### Raw data

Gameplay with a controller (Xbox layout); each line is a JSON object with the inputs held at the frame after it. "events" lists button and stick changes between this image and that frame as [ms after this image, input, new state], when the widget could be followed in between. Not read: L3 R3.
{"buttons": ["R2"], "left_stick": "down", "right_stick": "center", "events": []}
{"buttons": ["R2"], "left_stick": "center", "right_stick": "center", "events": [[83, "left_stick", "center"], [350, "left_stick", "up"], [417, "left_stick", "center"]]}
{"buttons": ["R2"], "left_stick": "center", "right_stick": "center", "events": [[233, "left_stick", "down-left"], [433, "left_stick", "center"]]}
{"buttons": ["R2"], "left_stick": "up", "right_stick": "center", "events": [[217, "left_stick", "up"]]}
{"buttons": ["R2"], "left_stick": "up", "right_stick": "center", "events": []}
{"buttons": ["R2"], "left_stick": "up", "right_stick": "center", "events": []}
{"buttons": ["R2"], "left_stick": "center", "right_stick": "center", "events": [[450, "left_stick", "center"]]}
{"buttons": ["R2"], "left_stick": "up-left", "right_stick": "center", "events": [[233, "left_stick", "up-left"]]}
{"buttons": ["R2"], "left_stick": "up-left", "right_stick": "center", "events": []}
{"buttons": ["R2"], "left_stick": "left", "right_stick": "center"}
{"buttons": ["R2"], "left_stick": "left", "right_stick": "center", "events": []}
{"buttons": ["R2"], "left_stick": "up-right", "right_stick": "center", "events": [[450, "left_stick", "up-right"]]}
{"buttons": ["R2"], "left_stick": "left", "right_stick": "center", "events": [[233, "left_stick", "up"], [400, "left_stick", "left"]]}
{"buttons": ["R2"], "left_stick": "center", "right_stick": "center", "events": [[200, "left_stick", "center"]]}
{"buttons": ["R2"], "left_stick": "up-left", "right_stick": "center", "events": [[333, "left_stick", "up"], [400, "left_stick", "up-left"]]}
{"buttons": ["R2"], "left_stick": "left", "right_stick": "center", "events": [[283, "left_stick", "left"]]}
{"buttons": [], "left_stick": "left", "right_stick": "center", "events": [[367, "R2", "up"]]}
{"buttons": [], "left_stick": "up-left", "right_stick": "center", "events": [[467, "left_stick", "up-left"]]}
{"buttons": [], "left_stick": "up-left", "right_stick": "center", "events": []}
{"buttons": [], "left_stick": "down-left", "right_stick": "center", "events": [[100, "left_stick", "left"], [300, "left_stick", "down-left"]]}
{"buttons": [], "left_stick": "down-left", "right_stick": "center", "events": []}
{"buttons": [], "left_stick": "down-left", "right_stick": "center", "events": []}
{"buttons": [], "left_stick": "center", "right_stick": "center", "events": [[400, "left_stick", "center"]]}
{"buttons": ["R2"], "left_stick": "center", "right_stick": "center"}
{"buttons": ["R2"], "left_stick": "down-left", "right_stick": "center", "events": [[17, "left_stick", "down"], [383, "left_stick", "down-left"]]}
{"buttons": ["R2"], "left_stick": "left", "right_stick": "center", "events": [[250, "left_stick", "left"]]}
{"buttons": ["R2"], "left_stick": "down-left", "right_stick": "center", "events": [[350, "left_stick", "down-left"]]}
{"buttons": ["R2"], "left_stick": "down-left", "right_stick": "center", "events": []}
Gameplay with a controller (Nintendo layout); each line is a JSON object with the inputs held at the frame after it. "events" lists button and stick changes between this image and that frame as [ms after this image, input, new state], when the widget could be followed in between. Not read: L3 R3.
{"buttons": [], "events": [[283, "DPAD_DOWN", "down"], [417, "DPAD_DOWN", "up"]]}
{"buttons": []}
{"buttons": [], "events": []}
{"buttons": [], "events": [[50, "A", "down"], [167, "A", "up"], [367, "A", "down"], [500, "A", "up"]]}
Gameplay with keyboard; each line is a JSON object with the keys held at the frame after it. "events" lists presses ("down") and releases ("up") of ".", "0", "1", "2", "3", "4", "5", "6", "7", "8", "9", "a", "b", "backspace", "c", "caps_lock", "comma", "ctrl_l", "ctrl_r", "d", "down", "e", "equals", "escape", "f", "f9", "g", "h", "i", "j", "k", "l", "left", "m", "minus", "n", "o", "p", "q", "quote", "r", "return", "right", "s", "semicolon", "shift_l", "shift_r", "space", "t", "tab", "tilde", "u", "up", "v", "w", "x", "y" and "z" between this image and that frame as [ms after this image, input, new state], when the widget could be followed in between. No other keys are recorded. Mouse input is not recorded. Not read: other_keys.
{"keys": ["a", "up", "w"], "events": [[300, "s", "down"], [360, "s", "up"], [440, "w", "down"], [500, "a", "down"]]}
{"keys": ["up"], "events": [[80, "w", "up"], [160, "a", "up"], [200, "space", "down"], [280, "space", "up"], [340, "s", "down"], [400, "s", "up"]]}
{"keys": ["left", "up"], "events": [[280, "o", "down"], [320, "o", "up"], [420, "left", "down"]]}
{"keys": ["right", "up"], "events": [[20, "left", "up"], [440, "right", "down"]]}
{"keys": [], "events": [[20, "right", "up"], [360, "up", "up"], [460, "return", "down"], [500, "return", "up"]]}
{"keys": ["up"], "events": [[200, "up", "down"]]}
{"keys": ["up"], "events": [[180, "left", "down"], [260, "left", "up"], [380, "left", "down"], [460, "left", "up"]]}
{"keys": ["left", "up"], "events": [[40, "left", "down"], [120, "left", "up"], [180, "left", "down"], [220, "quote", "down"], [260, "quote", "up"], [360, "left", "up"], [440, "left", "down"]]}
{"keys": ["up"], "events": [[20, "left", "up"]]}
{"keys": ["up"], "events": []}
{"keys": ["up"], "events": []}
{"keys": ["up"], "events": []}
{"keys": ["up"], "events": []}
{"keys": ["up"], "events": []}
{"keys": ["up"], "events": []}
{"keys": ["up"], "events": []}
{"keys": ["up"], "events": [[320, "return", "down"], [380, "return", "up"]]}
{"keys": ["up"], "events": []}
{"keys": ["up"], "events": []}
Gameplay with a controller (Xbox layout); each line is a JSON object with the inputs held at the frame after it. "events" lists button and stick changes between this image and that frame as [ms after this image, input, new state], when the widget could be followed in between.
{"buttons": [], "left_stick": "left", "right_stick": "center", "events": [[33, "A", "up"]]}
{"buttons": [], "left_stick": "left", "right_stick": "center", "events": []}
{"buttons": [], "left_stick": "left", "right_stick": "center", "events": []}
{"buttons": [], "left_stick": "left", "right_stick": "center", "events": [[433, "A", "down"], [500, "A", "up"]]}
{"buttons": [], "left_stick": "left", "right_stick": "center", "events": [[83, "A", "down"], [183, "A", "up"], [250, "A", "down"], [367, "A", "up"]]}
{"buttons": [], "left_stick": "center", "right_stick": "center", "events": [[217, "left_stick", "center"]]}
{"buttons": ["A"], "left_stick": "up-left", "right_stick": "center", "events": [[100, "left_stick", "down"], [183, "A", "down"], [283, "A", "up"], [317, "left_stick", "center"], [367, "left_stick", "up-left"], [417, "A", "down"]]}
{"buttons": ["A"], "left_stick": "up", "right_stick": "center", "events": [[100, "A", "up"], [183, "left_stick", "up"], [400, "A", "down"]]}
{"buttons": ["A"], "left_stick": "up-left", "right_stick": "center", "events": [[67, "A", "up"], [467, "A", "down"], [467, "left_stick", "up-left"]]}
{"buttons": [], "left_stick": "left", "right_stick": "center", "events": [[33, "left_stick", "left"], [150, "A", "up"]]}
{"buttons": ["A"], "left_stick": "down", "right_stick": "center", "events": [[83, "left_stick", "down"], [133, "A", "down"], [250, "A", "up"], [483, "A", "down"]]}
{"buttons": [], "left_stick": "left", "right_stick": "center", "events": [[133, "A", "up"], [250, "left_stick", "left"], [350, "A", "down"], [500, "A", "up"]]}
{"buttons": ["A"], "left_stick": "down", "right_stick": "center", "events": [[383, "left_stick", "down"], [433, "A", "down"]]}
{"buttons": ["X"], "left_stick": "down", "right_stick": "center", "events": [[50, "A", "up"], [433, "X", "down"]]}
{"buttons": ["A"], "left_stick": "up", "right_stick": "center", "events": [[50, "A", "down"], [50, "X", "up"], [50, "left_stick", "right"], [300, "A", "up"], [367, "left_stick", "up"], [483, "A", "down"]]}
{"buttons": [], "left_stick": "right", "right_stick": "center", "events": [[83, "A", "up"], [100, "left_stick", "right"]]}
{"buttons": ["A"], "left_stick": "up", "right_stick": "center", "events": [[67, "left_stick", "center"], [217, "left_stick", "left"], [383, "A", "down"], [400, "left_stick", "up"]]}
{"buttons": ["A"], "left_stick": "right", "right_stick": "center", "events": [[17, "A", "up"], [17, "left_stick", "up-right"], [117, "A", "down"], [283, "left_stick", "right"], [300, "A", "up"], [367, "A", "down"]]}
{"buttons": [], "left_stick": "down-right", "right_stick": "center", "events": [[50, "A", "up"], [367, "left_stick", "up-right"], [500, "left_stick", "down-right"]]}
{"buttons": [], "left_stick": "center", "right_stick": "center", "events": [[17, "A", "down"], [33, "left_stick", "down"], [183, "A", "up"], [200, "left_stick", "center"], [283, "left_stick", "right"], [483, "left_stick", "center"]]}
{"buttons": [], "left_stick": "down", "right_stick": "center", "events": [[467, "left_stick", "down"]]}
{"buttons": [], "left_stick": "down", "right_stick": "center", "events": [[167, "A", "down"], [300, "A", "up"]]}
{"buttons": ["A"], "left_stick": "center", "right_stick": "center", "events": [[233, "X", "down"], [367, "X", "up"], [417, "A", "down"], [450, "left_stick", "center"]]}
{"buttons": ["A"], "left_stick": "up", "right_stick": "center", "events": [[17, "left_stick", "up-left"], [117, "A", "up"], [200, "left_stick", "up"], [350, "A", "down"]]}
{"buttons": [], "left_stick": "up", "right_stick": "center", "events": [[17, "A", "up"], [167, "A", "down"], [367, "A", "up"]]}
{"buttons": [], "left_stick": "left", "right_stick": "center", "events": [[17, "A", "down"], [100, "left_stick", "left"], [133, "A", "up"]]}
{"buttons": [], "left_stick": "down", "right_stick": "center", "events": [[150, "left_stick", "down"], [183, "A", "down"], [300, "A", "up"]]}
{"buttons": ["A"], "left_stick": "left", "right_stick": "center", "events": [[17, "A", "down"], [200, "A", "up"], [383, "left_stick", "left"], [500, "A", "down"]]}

######

→ Aim of the exercise: Since only the total is wanted, work out how many lines of the data above contain "Xbox" and state it alone.

→ Solved exercise: 2